Everydaymatters said:


> jis said:
> 
> 
> > Guest said:
> ...


The first credit card I remember seeing was a Master Card then called "Master Charge" in the late

60 s, I dont know if American Express was around before that !

Trainfan


----------



## MrFSS (Dec 24, 2008)

trainfan said:


> The first credit card I remember seeing was a Master Card then called "Master Charge" in the late60 s, I dont know if American Express was around before that !
> 
> Trainfan


From AMEX's page:



> *THE CARD ERA*American Express issued its first charge card in *1958*. Within five years, more than 1 million cards were in use at approximately 85,000 establishments within and outside the United States. Soon, the company began introducing local currency cards in markets outside the United States, adding programs that made it possible for cardmembers to extend payment on large travel expenditures, and launching additional products, such as the American Express Gold Card in 1966. Within ten years, the card business was growing steadily and generating a healthy profit. And, to the surprise of many, so was the company's travelers cheque business.


* *

Mine says member since 1969.


----------



## Anthony (Dec 24, 2008)

$2 bills and half dollar coins are great for tips on the train!


----------



## gswager (Dec 24, 2008)

Anthony said:


> $2 bills and half dollar coins are great for tips on the train!


I wouldn't do that on the attendants. I keep them as a hobby. It would worth more in the future, better than the current interest rate.


----------



## Anthony (Dec 24, 2008)

$2 bills won't be worth anything more than $2, as they are very much in circulation, and a ton of them were printed as recently as two years ago.  Spend them and enjoy them.

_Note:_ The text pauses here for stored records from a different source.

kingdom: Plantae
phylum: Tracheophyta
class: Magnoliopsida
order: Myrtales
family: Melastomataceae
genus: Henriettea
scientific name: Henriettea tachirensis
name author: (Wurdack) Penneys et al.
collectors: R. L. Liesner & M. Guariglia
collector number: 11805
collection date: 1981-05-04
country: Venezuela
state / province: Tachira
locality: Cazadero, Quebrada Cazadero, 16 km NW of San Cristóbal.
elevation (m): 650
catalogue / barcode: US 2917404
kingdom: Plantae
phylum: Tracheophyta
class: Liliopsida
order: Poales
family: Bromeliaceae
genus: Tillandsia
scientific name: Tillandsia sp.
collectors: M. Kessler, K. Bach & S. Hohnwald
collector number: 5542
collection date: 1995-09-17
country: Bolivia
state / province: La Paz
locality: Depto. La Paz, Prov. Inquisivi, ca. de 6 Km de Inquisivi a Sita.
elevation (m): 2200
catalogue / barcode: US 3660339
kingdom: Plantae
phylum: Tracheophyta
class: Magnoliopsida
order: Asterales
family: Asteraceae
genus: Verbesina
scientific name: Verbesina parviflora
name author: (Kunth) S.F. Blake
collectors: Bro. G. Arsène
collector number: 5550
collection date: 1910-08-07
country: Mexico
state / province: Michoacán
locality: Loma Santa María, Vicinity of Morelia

Half dollars are also not rare - they are a little harder to get from your local bank than $2 bills, but most banks can get them in boxes of $500 from the Fed.


----------



## had8ley (Dec 24, 2008)

Anthony said:


> $2 bills and half dollar coins are great for tips on the train!


A man after my own heart. The Ike dollars get some attention also.


----------



## had8ley (Dec 24, 2008)

IIRC, Diners Club was one of the first if not pre-Amex.


----------



## PRR 60 (Dec 24, 2008)

had8ley said:


> IIRC, Diners Club was one of the first if not pre-Amex.


There was a local card run by a bank and merchants in Brooklyn NY in the late 1940's, but Diners was the first national card launched in 1950.


----------



## Anthony (Dec 24, 2008)

had8ley said:


> Anthony said:
> 
> 
> > $2 bills and half dollar coins are great for tips on the train!
> ...



Hard to get one's hand on Ikes through traditional channels these days. Of course, the various newer dollar coins are easier to procure, but don't seem to garner as much attention.


----------



## Everydaymatters (Dec 26, 2008)

Anthony said:


> $2 bills won't be worth anything more than $2, as they are very much in circulation, and a ton of them were printed as recently as two years ago.  Spend them and enjoy them.


What about $2 Star Notes? Will they be worth anything?


----------



## had8ley (Dec 26, 2008)

Anthony said:


> had8ley said:
> 
> 
> > Anthony said:
> ...


A certain teller at our regular bank keeps an envelope for me. One day she cleaned me out as someone had come to cash in $150 worth !!!


----------